Crafting the microbiological equivalent of a Russian nesting doll gave Bickner another crash course in the often unpredictable, sometimes frustrating nature of research.
“It’s about a three-week process when everything goes right, but it takes much longer when you can’t get your (bacterial) colonies to grow, and you don’t know why, or you’re getting too many to grow, and they’re not the right thing, and you don’t know why,” she said. “So there’s a lot of troubleshooting in there.”
Though her work represented just one piece of a much larger effort to understand the color-coding mechanisms of P. drummondii, Bickner did emerge from the lab experience with a tangible result. At her final presentation, she showed that injecting the base-pair region from a blue flower into a red one can turn the latter purplish after just two days.
“That’s very qualitative, but it’s something,” she said. “It indicates that these red flowers are likely capable of making blue pigment.”

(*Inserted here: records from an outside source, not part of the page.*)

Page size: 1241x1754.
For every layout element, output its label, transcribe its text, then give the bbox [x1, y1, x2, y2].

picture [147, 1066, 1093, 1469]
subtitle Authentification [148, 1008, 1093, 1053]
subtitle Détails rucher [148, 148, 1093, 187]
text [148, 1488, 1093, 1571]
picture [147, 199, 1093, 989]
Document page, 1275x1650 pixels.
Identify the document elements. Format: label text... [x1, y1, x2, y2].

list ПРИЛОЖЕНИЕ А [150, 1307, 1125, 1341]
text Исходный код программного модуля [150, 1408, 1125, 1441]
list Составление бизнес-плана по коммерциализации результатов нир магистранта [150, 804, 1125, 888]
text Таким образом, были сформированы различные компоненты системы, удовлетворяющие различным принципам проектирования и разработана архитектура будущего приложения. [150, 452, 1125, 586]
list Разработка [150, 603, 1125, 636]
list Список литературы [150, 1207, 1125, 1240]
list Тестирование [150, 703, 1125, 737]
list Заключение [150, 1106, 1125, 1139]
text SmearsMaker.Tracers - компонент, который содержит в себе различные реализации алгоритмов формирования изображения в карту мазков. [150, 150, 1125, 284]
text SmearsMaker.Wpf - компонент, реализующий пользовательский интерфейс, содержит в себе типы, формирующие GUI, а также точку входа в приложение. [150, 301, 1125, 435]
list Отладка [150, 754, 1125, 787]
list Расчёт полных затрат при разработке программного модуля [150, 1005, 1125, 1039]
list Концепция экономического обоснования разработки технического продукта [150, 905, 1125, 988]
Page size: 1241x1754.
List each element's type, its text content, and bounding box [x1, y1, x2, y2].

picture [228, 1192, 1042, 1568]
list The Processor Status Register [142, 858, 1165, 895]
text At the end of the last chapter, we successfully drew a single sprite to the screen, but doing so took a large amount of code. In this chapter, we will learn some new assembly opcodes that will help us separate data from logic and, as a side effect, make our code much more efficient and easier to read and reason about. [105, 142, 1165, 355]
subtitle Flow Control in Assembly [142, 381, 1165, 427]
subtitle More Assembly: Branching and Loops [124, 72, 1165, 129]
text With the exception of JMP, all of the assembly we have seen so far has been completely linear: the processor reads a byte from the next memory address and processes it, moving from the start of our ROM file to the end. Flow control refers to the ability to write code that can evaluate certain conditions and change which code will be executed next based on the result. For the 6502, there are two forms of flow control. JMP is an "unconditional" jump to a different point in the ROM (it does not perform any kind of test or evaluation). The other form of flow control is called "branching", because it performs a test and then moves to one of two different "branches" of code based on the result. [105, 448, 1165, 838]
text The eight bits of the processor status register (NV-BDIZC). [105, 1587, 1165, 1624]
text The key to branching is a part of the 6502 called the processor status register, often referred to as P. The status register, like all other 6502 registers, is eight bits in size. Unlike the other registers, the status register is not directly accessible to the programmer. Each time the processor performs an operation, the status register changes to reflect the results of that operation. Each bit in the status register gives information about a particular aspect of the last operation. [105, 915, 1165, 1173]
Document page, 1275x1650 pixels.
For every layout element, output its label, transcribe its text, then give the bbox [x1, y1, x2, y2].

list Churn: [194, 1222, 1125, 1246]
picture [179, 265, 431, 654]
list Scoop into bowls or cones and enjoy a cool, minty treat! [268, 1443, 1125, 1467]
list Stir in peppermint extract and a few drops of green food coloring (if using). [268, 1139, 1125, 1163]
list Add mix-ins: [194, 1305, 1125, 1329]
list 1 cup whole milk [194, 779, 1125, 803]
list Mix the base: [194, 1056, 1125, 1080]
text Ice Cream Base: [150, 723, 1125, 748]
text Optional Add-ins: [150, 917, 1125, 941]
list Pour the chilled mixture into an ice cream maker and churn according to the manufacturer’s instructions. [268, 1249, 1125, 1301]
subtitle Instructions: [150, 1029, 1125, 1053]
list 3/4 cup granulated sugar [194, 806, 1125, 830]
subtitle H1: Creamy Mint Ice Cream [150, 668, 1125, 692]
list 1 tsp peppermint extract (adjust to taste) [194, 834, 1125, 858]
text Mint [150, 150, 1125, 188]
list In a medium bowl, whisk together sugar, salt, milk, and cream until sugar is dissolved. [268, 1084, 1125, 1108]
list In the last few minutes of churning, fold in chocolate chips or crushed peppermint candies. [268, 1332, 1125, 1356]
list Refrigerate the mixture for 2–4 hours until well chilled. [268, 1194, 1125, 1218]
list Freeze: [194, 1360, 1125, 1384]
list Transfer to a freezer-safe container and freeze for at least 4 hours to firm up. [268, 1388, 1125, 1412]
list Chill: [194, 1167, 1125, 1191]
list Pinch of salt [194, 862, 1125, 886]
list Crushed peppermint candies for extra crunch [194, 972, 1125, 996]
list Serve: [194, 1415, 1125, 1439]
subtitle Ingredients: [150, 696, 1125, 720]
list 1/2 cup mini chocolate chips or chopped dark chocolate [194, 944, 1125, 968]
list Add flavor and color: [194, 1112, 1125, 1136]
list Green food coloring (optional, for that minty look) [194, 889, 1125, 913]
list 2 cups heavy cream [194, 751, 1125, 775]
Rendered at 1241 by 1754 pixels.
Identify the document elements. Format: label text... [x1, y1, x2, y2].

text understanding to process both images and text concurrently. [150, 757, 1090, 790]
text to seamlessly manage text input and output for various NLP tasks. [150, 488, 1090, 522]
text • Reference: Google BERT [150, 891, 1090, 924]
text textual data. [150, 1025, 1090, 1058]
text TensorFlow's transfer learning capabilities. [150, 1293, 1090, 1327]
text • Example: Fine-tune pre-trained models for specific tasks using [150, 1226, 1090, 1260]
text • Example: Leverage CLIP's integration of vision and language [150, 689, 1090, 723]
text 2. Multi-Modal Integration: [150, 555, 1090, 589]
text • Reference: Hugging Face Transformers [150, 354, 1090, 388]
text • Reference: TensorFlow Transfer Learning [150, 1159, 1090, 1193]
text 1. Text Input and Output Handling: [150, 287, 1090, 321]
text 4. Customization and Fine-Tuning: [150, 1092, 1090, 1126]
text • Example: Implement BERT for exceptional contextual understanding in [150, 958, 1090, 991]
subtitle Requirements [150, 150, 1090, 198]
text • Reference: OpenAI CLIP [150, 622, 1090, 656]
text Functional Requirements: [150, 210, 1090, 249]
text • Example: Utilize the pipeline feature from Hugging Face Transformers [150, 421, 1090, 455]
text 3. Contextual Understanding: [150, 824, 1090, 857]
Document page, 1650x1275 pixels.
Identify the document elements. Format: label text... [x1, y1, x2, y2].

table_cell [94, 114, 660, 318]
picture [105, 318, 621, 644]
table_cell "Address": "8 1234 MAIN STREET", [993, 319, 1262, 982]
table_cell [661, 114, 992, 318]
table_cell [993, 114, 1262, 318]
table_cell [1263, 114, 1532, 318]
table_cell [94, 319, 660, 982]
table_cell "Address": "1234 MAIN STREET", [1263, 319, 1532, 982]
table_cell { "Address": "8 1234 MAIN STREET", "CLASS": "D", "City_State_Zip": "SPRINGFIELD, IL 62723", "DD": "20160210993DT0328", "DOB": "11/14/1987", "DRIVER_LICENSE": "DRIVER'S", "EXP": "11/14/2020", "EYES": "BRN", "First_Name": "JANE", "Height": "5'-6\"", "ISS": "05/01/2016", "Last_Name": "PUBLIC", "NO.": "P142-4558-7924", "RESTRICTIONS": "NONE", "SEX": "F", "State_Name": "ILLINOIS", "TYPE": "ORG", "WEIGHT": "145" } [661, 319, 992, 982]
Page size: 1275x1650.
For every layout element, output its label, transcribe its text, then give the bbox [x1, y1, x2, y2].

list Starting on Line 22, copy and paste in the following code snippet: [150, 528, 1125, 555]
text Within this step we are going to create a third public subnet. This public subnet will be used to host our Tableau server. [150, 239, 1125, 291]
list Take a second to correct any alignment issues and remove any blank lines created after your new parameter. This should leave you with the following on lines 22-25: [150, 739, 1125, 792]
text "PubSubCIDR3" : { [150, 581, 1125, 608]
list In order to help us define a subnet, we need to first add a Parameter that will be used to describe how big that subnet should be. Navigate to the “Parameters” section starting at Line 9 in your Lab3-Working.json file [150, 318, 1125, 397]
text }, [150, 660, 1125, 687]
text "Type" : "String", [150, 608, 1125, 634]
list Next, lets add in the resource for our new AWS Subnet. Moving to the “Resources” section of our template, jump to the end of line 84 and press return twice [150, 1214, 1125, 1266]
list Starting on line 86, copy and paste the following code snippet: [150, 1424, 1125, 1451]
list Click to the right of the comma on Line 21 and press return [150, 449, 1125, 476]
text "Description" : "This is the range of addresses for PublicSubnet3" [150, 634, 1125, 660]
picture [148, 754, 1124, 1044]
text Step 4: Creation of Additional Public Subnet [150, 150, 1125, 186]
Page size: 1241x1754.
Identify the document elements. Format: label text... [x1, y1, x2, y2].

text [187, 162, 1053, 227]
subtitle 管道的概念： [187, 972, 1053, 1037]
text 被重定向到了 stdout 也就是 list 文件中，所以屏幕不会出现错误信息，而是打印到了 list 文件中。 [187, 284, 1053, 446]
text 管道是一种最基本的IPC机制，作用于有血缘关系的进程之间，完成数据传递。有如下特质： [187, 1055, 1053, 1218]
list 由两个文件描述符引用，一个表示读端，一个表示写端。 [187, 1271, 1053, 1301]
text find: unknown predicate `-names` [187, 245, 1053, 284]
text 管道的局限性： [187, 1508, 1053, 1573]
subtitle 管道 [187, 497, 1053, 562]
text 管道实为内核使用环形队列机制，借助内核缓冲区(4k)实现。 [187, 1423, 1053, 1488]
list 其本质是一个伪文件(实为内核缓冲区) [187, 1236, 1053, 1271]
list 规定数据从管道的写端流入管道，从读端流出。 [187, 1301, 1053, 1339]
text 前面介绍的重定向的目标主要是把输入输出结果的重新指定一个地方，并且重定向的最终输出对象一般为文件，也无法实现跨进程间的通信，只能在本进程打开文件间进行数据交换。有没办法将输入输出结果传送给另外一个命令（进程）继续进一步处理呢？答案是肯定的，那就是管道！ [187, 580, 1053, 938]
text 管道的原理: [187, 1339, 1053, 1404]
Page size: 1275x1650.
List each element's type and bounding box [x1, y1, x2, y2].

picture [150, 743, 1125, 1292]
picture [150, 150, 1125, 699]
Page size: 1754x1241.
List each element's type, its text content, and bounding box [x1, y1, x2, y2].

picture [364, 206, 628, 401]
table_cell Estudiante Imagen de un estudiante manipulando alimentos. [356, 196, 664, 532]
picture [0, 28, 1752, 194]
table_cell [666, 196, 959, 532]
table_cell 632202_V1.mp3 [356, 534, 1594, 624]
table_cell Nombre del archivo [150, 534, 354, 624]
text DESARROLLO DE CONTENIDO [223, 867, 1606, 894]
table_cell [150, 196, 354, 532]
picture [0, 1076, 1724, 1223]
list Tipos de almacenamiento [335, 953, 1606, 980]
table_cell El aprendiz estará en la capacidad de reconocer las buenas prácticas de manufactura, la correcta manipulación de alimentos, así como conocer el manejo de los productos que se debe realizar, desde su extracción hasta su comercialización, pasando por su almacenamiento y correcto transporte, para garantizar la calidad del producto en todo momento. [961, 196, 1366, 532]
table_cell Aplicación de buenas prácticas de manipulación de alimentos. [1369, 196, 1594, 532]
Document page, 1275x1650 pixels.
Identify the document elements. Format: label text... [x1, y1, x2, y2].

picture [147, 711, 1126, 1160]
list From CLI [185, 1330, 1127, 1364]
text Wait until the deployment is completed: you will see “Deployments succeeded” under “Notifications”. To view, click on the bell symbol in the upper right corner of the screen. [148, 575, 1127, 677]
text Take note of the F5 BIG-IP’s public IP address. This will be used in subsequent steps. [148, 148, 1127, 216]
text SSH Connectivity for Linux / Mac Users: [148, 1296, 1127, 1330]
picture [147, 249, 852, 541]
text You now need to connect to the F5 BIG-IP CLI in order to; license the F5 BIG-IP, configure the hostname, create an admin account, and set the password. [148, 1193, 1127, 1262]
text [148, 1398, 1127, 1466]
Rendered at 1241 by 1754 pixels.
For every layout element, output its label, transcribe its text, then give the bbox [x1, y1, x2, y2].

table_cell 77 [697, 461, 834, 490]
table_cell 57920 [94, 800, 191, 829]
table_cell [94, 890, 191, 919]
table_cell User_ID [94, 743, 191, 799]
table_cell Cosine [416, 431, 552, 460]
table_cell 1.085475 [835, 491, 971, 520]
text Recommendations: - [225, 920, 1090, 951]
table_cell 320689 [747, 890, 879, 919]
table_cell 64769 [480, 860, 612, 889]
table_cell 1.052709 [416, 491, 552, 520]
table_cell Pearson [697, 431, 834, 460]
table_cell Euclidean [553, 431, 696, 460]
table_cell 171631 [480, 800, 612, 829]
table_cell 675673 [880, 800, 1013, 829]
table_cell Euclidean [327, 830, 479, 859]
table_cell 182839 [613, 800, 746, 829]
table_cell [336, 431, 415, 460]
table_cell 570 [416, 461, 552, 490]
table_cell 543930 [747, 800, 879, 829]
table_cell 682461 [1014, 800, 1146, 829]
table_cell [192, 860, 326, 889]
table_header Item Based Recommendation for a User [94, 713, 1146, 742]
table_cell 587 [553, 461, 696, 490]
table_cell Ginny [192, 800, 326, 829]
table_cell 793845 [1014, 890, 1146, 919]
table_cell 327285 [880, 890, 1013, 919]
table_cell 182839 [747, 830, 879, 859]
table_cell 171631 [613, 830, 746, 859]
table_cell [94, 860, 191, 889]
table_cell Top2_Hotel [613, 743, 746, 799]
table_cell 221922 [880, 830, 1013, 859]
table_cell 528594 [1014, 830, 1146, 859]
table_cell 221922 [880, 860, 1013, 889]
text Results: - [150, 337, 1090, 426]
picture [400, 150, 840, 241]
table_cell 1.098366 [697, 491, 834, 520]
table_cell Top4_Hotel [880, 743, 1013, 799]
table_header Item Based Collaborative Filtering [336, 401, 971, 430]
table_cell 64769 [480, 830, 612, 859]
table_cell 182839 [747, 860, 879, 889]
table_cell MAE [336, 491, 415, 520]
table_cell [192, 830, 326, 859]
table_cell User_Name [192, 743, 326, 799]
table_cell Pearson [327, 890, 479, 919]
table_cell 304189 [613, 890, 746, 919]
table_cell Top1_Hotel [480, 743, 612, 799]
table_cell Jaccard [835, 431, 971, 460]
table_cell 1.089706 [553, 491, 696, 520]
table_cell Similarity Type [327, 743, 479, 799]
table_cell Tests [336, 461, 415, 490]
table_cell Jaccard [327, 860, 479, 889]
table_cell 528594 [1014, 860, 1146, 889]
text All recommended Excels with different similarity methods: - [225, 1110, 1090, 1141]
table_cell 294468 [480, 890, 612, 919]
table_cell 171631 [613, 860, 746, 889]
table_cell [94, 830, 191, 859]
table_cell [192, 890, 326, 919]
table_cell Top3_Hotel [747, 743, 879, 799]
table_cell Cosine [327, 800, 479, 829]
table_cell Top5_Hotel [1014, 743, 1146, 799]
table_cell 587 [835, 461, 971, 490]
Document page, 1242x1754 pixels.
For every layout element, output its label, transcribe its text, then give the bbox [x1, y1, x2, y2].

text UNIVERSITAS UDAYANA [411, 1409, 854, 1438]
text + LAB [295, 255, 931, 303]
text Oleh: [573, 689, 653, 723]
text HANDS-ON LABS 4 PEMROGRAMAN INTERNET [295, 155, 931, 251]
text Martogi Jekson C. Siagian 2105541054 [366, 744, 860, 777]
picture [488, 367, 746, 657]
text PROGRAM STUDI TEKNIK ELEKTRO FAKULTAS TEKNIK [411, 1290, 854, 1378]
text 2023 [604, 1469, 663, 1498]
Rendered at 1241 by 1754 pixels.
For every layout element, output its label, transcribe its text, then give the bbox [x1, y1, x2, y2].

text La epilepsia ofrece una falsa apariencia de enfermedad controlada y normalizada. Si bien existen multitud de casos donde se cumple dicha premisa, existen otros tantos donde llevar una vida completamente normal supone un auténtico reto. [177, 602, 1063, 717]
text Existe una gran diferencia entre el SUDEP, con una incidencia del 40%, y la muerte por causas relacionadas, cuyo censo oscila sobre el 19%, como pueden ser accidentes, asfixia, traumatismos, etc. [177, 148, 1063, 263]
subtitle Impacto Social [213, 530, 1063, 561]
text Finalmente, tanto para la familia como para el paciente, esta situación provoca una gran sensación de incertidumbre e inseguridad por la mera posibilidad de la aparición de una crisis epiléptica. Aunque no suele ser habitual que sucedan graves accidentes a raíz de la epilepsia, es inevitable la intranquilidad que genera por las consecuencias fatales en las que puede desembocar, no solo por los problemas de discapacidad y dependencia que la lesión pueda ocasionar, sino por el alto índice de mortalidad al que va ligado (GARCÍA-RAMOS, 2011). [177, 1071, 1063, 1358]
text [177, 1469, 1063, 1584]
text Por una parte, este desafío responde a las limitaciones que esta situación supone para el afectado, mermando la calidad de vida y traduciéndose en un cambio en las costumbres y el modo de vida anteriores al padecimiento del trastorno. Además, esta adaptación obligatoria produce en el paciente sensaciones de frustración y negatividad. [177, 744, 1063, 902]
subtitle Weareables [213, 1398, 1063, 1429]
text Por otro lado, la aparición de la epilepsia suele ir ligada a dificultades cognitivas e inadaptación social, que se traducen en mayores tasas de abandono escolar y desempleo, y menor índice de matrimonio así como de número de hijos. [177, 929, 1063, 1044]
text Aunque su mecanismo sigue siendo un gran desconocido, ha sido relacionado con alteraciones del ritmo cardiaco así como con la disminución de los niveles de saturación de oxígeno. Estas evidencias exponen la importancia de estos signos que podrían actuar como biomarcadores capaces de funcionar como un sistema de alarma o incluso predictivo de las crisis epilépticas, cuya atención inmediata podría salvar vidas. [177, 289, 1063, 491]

When not toiling away in the lab, Bickner was decompressing at the Arnold Arboretum, a 280-acre National Historic Landmark that she described as a “walk through the evolutionary history of the different families of trees.” She also organized a night of pizza and swing-dancing in Cambridge that gave her a chance to bond with other interns.
“A lot of us weren’t from the Boston area, and it was good to have people just to hang out with in our free time,” Bickner said. “We were all scrambling to put together the pieces of our research questions, but we (looked for opportunities) to stop and just say, ‘How are you? Hi. What’s going on besides research?’”
Now back in Lincoln, Bickner is gearing up to finish an undergraduate thesis during her final semester even as she looks down the road. With eyes on grad school, she’s already prepping to take the GRE and apply for the National Science Foundation’s Graduate Research Fellowship.
“I’m finishing and beginning everything at the same time,” Bickner said.
She’s also bearing in mind the lessons she took from Hopkins and other researchers over the summer: lessons in how to get where they are, what to expect when she gets there, and how to balance the demands of a research career with a personal life.
“I’ve wanted to be a researcher since I was 10 years old,” Bickner said. “I have a pretty strong research background now, so I think I’m ready for it.”